ニキビもある。

 「じゃ、殿城さんはあの空いてる席に座ってね!」


 先生に言われてその子は、机の間をずんずんあるいて来て、どさって赤いランドセル机に置いた。


 「よろしくね!」

 「…」

 「え、と、よろしくね?」

 「…」

 「あんたに言ってるんだけど?」


 へ?

 「ごめんだけど、教科書みして」


 その子は、言うけど教科書…マジックでバカとかシネとかいっぱいで塗りつぶされてて見せるの恥ずかしい…。

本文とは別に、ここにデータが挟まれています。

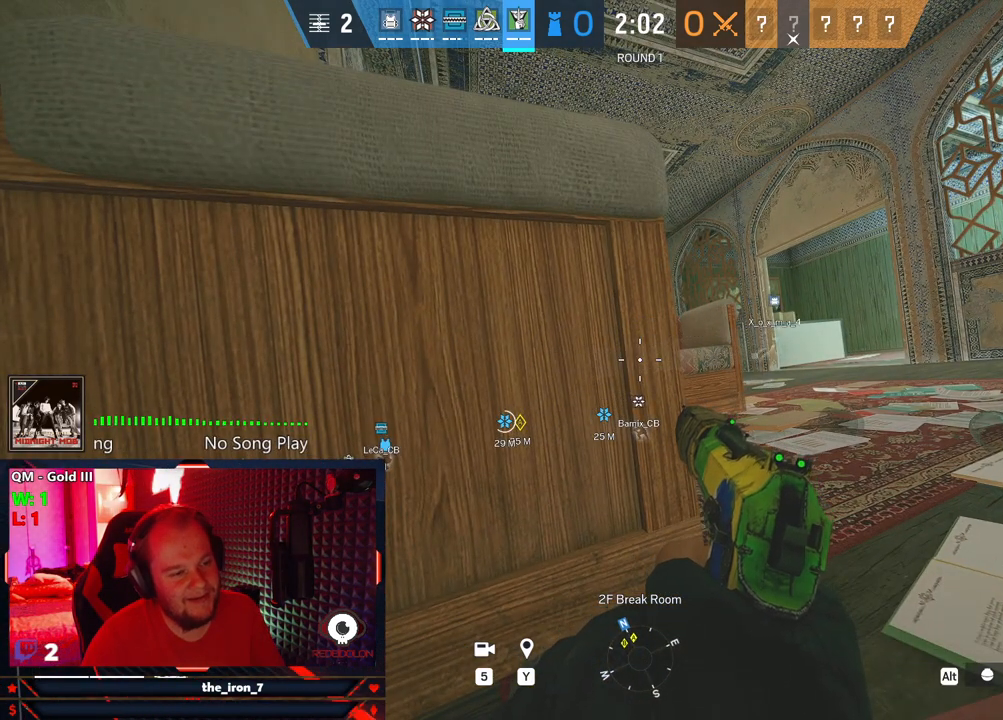
{"keys": ["e"], "mouse": [], "mouse_move": "still", "events": []}
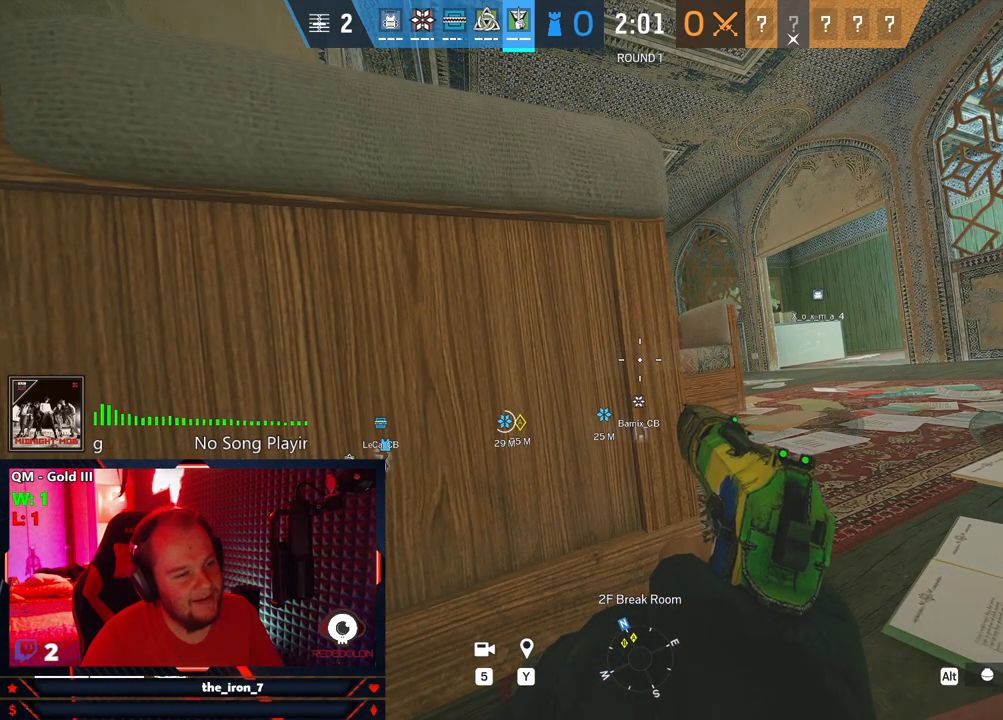
{"keys": ["e"], "mouse": [], "mouse_move": "still", "events": []}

 「もしかして忘れたの? 困ったな…って持ってんじゃん!」


 ごつん!

 机、くっつけてきた?!

 机の上に出しっぱなしだった国語の教科書みつけて、机ごつんて!


 「けちけちしないで見せてよ!」

 「…!」

 あっ。

 「…は? なにこれ?」


 ひょいって、取られた国語の教科書。

 表はカッターでズタズタのをセロテープでとめた上にマジックで『ブタ』中もマックでボロボロ…恥ずかしい…見ないでよ…!

 「さいてー」

 ぱたんって教科書を閉じたその子は、そのままだまって黒板の方をむいちゃった。